### THE TASK
Reproduce the listing from its first line through the line containing "Condividi su", changing "Collegati" to "Accedi" and keeping everything else the same.

━━━━━━

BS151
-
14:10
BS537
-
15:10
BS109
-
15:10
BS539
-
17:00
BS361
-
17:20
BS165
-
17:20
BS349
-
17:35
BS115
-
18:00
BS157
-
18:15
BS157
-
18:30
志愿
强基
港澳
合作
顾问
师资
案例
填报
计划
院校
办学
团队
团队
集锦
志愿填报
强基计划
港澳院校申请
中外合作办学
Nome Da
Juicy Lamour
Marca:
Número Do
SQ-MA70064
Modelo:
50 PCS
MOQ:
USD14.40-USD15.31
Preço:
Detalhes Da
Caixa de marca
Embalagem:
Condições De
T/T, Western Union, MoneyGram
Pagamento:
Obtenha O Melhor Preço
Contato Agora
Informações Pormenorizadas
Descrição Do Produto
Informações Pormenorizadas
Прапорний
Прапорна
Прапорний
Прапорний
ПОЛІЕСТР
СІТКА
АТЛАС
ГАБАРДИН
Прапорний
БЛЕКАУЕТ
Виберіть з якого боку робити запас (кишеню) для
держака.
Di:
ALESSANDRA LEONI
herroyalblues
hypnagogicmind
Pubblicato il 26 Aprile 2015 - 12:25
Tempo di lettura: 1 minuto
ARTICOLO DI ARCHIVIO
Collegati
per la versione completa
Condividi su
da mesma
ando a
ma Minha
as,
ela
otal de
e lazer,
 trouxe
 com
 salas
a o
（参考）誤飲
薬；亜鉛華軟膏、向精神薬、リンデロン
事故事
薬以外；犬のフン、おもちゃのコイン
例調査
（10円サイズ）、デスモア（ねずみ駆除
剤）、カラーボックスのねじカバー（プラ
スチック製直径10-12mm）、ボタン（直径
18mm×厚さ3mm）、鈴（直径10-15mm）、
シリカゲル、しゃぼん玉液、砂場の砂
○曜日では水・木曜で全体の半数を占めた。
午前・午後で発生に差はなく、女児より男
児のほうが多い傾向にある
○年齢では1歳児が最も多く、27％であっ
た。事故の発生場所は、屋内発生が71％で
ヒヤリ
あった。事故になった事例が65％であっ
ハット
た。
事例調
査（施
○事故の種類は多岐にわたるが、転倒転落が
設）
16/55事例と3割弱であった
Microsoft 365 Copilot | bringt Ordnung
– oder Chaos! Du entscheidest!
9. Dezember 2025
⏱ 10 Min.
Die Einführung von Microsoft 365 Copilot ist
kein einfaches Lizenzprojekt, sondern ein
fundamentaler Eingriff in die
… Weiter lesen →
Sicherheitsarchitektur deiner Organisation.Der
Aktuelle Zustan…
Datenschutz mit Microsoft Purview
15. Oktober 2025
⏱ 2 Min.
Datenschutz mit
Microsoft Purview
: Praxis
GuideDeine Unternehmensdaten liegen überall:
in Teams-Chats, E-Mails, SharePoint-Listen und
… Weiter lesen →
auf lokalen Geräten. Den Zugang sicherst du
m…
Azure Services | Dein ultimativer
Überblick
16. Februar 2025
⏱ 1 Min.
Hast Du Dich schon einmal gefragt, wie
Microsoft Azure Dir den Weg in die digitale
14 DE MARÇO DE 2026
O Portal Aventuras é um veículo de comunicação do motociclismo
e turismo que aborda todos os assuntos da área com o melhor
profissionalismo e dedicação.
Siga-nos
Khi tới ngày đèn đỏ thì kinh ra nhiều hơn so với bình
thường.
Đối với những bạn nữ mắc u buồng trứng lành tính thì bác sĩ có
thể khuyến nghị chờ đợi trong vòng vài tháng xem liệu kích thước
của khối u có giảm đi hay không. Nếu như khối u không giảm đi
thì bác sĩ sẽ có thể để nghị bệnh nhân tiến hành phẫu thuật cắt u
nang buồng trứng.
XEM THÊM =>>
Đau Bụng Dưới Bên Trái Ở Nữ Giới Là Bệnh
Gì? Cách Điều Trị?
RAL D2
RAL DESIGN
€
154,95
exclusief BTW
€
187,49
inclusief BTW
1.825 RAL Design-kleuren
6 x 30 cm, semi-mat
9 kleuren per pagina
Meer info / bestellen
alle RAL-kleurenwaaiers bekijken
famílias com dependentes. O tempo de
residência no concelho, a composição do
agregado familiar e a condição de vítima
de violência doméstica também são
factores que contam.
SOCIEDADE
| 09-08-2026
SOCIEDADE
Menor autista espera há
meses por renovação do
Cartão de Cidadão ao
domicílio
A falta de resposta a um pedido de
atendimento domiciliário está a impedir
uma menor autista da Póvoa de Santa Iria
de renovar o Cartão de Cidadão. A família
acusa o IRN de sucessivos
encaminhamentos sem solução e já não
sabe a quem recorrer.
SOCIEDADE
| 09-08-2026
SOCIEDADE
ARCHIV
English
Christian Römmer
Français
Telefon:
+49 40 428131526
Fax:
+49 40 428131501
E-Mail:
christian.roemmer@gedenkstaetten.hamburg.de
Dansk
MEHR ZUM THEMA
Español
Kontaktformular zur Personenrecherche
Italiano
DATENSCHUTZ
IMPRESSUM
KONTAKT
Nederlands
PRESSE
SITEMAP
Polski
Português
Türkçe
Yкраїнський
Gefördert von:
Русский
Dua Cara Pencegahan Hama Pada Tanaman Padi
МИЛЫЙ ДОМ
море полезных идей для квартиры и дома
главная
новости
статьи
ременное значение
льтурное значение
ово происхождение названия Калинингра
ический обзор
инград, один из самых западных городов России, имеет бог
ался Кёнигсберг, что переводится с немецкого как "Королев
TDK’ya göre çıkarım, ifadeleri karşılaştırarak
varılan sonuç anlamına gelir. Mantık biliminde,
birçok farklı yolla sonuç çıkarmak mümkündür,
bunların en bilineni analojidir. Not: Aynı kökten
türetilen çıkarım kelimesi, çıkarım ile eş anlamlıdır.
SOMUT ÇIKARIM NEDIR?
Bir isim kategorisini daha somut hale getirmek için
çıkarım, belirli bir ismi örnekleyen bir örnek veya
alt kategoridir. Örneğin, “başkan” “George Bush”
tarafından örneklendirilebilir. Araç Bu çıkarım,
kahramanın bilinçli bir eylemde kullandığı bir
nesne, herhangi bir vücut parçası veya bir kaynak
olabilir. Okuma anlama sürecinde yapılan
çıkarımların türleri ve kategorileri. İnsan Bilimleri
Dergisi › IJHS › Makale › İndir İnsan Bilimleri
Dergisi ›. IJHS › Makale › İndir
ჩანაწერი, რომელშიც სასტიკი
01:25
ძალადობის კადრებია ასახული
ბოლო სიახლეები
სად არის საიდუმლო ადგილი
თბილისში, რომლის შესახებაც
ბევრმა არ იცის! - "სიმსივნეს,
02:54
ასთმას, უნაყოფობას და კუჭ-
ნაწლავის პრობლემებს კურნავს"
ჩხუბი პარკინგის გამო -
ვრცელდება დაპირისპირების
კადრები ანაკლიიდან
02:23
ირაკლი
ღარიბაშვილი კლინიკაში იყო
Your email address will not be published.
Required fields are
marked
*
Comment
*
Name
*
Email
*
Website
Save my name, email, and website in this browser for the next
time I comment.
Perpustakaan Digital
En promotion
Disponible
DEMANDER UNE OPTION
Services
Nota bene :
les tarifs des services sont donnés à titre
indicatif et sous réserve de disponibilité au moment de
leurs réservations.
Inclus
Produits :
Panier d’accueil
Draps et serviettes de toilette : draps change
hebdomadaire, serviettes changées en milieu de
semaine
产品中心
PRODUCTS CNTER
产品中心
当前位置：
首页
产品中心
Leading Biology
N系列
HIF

━━━━━━

### RESPONSE BELOW
BS151
-
14:10
BS537
-
15:10
BS109
-
15:10
BS539
-
17:00
BS361
-
17:20
BS165
-
17:20
BS349
-
17:35
BS115
-
18:00
BS157
-
18:15
BS157
-
18:30
志愿
强基
港澳
合作
顾问
师资
案例
填报
计划
院校
办学
团队
团队
集锦
志愿填报
强基计划
港澳院校申请
中外合作办学
Nome Da
Juicy Lamour
Marca:
Número Do
SQ-MA70064
Modelo:
50 PCS
MOQ:
USD14.40-USD15.31
Preço:
Detalhes Da
Caixa de marca
Embalagem:
Condições De
T/T, Western Union, MoneyGram
Pagamento:
Obtenha O Melhor Preço
Contato Agora
Informações Pormenorizadas
Descrição Do Produto
Informações Pormenorizadas
Прапорний
Прапорна
Прапорний
Прапорний
ПОЛІЕСТР
СІТКА
АТЛАС
ГАБАРДИН
Прапорний
БЛЕКАУЕТ
Виберіть з якого боку робити запас (кишеню) для
держака.
Di:
ALESSANDRA LEONI
herroyalblues
hypnagogicmind
Pubblicato il 26 Aprile 2015 - 12:25
Tempo di lettura: 1 minuto
ARTICOLO DI ARCHIVIO
Accedi
per la versione completa
Condividi su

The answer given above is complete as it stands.